This is exactly how a Soviet style RPG works. Ironically, it is also why the "bird cage armor" works so well against the RPG. Here is a picture of a Stryker combat vehicle from when I was in Mosul Iraq circa 2004ish:
The slats are smaller than the height of the outer explosive and prematurely detonate it. As a result, the penetrator simply bounces off the armor harmlessly.
Nope, we had them in Iraq before EFPs were really a thing (Thanks Iranain Quds Force for that). They were specifically for RPGs, which was one of the few things that could take out a Stryker without it. They even tried those Soviet parachute anti-tank grenades, but the Stryker is much faster than a tank and just moved away in time. That being said, the I'm sure this slat (birdcage as we called it) armor would help with that as well.
I thought an RPG _was_ an EFP? The round is just a shaped charge with a copper liner that penetrates the armour. So the slatted armour stops both RPGs and EFP-based IEDs.
The usual RPG with a HEAT shaped charge doesn't destroy by forging a penetrator that then potentially travels some distance to the target, it produces an intense, narrow jet that'll cut through a lot of material.
The Vampir uses a tandem charge -- Two successive charges. The point of this is to counter reactive armor, which is designed to counter explosively formed projectiles.
No, you're right. Explosively formed projectiles work best when formed a few inches from the armor. However, they have a sweet spot and if the distance is too far, they don't work. I figured that's what the cages were for.
I though slat armour worked because RPGs only had a detonator in the nose, so unless you were very unlucky and the tip of the RPG hit a slat, the RPG would just jam itself between two of the slats.
I saw that a few times actually, but only when the idiot firing the thing didn't pull the safety pin out of the warhead. The RPG is surprisingly safe when you neglect to remove the safety and will happily fire, but not explode in that circumstance. It was around the height of the Fallujah offensive we saw that happen.
I've seen that before and I am so disappointed in the slow motion part. I wish I could see those bullets going one behind the other in a perfect 8 pattern.
I'm not an expert, but after some Googling, I think the bullet they're using there consists of a steel core inside a lead envelope inside a copper or copper-nickel jacket.

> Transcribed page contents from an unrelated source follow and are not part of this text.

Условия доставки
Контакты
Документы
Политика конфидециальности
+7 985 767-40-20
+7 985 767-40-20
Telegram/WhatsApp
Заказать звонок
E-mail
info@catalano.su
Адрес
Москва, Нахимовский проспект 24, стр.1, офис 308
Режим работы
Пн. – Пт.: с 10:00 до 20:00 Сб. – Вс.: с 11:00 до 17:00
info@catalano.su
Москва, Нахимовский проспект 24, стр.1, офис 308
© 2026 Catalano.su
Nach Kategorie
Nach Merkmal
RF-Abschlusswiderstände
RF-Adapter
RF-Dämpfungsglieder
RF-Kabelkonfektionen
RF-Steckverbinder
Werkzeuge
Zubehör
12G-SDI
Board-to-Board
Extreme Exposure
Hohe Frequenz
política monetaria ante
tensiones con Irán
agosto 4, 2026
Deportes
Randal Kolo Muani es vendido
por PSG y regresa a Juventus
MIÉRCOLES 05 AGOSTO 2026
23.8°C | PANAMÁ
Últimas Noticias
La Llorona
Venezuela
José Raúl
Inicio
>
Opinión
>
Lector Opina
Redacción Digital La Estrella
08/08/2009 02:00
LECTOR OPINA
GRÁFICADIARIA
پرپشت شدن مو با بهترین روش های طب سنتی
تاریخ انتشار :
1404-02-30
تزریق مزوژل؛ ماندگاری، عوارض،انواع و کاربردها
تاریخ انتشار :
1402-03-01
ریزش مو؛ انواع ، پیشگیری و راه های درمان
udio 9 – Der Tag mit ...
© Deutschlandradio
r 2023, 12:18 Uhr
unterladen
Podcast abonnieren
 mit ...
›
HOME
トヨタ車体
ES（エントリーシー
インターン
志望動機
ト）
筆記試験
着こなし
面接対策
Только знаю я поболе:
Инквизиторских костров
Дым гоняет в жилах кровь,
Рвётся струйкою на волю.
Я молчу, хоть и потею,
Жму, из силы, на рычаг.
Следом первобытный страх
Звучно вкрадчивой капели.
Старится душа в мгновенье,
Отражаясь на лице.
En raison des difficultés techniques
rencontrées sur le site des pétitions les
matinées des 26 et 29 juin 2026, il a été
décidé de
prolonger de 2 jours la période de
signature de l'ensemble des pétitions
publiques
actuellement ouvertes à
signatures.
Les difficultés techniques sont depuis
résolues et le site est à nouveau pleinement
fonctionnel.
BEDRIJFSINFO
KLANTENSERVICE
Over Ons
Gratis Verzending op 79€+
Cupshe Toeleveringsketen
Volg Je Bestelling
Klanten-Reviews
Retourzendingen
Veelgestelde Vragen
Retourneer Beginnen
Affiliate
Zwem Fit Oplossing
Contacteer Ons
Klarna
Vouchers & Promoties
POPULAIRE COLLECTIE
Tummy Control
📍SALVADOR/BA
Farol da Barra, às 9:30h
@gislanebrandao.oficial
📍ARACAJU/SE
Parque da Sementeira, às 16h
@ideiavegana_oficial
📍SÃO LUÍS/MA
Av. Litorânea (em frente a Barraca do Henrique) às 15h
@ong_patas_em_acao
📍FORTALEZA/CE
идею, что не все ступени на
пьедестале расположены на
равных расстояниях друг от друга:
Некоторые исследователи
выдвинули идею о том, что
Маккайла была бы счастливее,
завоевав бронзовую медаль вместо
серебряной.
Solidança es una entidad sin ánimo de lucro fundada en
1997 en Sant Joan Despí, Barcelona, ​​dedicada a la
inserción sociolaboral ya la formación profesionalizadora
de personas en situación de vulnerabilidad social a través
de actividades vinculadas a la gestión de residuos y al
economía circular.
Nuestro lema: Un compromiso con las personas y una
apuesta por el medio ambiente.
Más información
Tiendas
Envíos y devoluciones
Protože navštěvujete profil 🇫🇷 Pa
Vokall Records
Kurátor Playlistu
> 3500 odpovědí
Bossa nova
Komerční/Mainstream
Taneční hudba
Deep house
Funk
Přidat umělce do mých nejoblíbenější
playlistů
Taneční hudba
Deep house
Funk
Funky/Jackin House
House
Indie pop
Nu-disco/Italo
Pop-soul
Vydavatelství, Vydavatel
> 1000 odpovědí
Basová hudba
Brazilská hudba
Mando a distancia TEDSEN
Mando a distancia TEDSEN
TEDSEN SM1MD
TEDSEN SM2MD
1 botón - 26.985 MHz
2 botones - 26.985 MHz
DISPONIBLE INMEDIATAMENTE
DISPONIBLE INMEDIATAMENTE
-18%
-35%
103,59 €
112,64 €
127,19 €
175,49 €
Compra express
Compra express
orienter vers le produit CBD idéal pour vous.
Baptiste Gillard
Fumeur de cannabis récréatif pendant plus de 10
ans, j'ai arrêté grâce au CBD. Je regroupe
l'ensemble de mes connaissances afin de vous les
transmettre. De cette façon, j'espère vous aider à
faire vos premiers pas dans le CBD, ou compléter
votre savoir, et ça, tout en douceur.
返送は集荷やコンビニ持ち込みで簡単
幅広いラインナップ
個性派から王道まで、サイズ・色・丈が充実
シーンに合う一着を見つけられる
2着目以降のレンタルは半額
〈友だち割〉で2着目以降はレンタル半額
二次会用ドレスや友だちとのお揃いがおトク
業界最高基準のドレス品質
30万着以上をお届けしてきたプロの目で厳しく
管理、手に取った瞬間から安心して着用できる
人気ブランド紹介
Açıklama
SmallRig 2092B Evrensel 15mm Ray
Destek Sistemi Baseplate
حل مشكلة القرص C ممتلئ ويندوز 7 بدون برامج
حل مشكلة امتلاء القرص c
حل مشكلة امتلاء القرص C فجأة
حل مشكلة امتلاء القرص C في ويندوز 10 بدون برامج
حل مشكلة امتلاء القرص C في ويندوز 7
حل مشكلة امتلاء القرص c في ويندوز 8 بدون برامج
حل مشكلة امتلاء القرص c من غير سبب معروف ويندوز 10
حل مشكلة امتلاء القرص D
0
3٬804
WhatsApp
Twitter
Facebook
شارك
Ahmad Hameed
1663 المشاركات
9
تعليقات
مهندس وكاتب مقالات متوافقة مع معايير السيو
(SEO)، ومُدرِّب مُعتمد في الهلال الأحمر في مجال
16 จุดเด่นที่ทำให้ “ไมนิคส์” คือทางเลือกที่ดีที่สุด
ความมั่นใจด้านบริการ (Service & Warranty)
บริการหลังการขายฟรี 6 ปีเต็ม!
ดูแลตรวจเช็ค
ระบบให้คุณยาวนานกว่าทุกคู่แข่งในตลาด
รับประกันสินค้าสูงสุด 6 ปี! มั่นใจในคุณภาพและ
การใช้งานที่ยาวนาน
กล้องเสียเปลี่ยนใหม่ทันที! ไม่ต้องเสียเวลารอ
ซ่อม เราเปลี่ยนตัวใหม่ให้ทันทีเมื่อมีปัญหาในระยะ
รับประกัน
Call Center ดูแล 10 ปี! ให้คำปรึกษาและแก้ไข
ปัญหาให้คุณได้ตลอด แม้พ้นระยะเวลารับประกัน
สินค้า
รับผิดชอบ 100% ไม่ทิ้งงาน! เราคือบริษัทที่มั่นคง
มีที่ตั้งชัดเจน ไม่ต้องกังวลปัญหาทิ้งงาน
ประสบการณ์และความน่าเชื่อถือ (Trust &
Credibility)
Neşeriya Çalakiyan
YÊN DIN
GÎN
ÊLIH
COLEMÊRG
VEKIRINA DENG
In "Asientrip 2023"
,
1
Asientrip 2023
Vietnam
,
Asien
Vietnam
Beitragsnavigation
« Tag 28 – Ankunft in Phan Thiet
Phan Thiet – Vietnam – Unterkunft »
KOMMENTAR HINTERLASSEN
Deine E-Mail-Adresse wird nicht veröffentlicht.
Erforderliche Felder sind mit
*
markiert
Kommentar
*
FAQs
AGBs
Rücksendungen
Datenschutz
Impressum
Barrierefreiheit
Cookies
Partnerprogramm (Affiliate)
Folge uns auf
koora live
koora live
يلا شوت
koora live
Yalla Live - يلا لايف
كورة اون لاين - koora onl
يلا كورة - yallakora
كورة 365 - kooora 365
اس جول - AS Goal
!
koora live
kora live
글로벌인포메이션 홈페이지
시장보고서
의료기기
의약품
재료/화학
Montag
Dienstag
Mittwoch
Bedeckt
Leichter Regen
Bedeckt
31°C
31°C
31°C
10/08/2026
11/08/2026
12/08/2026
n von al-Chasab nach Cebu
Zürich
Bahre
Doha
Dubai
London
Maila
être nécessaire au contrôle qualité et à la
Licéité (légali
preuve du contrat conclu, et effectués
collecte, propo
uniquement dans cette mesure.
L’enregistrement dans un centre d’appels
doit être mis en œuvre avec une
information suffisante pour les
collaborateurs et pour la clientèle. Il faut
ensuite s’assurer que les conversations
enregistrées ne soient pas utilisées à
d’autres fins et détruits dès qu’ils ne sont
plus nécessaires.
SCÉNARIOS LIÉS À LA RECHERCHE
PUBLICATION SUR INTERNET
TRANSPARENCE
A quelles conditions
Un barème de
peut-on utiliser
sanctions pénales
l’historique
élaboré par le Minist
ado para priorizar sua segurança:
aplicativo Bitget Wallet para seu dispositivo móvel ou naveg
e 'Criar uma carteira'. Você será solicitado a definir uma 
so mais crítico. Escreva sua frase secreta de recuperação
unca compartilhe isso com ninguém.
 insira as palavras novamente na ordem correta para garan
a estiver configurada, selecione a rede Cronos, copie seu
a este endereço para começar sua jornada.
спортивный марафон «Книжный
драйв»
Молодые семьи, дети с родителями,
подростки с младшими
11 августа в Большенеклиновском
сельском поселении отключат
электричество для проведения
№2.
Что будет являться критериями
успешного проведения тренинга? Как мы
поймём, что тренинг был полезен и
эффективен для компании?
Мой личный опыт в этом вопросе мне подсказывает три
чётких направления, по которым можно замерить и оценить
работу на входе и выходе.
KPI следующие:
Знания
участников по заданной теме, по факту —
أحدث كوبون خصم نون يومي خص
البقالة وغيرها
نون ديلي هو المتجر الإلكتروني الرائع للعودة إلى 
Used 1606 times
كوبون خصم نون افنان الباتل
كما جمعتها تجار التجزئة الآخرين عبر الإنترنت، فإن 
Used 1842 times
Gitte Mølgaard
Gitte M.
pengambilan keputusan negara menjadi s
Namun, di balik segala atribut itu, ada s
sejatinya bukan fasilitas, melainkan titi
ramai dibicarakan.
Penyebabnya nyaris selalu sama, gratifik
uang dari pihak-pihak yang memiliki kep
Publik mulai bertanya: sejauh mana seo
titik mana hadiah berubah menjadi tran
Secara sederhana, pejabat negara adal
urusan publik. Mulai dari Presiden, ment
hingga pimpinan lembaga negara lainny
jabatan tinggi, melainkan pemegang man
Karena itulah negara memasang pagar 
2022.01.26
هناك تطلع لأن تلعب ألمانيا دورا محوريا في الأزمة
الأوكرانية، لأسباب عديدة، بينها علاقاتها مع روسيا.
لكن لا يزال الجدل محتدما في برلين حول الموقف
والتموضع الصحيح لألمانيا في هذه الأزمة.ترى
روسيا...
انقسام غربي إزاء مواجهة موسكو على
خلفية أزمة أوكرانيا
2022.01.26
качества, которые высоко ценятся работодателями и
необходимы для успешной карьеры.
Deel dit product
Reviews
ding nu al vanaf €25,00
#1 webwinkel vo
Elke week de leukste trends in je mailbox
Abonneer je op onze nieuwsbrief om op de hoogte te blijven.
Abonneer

So, at a guess, you'd want to replace the steel with something much harder and/or denser. Tungsten, maybe? I dunno. Depleted uranium would probably do it; I've never heard of it being used in anti-personnel rounds, but in cannon sizes it pokes holes in tanks quite nicely.
Indeed. The AP M2 round is the standard for National Institute of Justice (NIJ) Level IV rifle plate armor, but to the best I've been able to determine it's not a "serious" AP round, rather, it has a pill of relatively soft steel inside the normal lead and was developed in the run up to our involvement in WWII as much for the lower cost as the increased penetration. The latter of which was appreciated towards the end of WWII when I've read it became ubiquitous, and for example in city fighting one or more 20 round BAR magazines of this were used to knock holes in masonry walls between buildings.
It was probably made the NIJ standard because it's the only somewhat common AP ammo a US cop is likely to go against on the street, as noted by extrapickles the serious AP ammo is a lot more expensive, and I'll add not really legal any more since there are some pistols that'll fire it.
Notably, ESAPI military equivalent plates also aren't certified to stop anything more serious than AP M2, and I assume again for the same reason, there is or was a lot of surplus AP M2 ammo out there at one time. In the US civilian marketplace it's pretty much dried up as I understand it, e.g. see the few hits this GunBroker.com search finds and the prices: http://www.gunbroker.com/Ammunition/BI.aspx?Keywords=ap+m2 and I can't find any demilled bullets there or with a couple of minutes of Google time, whereas they were commonly available not too many years ago, certainly within the last decade.
There are several rounds the military uses for small arms. 50 BMG and 5.56 NATO both have tungsten versions, though they are expensive, and hard for non-military to buy (when found, $50/rnd). Even the military does not normally issue them due to the cost, which is ~2-10x of a standard lead+steel round.